Exercise. Between the line containing "[208,152,237,162] scala ->" and the line containing "(214, 413) none" lies a run of lines; give that run again exactly, with both of those lines, and nothing else from the entries below.

START Task inputs

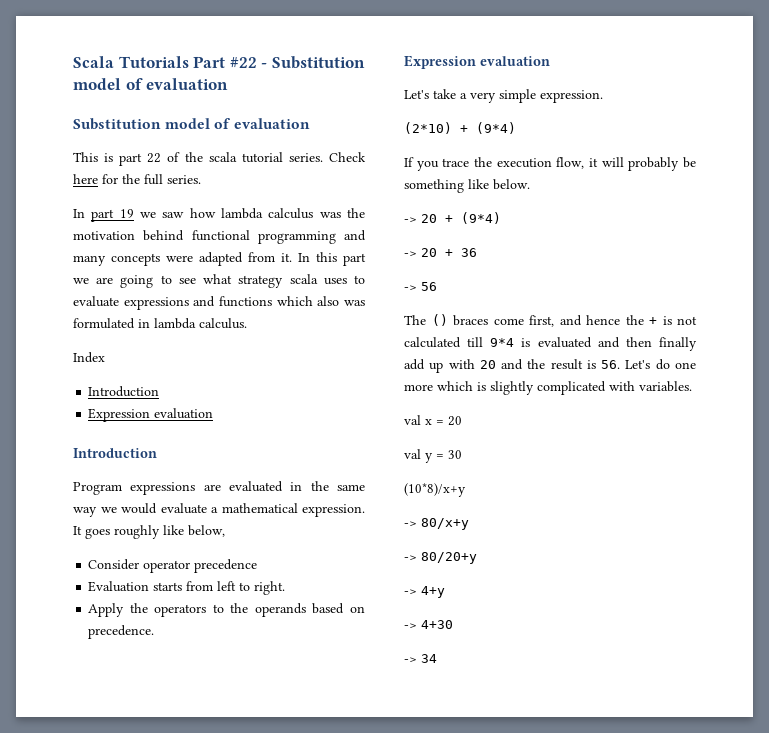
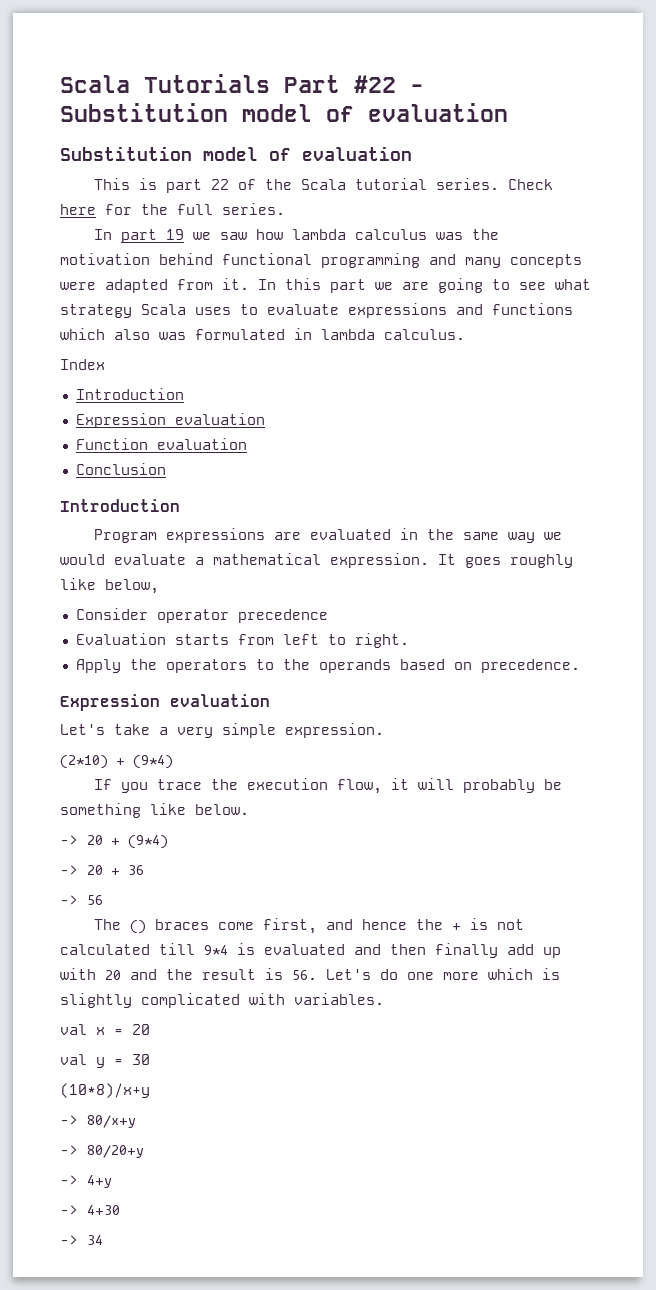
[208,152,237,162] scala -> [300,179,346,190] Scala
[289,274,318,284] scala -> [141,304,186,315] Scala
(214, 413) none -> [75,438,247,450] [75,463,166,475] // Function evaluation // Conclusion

END Task inputs
START Task inputs

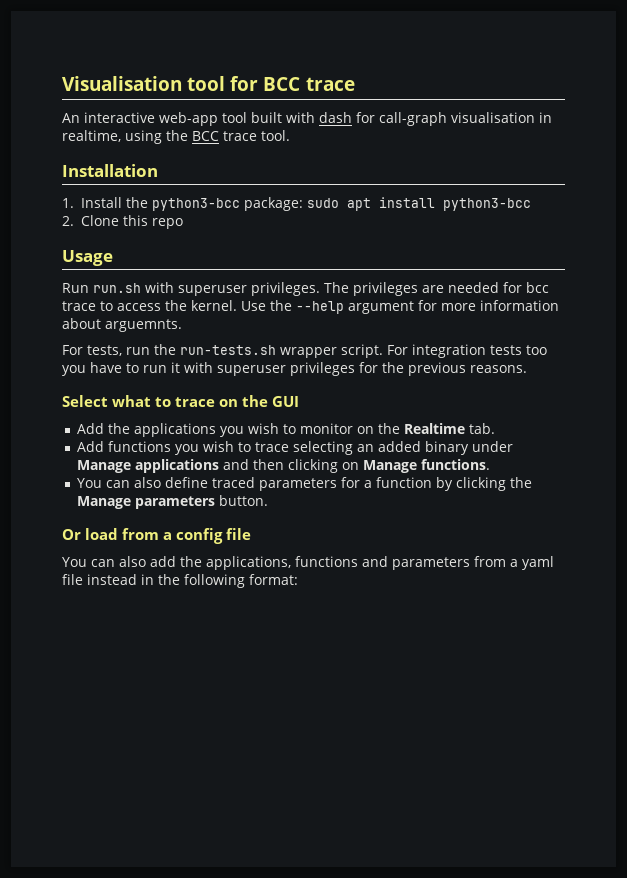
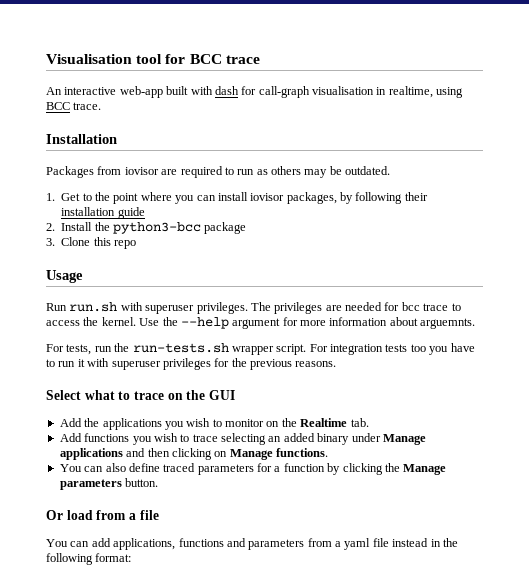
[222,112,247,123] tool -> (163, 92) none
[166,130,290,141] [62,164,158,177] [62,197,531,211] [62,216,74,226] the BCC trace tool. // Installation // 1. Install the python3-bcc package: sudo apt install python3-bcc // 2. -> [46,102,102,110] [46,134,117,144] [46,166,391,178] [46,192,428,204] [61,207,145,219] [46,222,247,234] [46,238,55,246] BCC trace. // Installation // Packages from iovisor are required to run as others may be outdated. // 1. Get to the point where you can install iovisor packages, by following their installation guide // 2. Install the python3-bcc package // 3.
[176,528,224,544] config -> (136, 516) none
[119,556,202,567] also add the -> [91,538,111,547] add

END Task inputs

Result of this task.
[208,152,237,162] scala -> [300,179,346,190] Scala
[289,274,318,284] scala -> [141,304,186,315] Scala
(214, 413) none -> [75,438,247,450] [75,463,166,475] // Function evaluation // Conclusion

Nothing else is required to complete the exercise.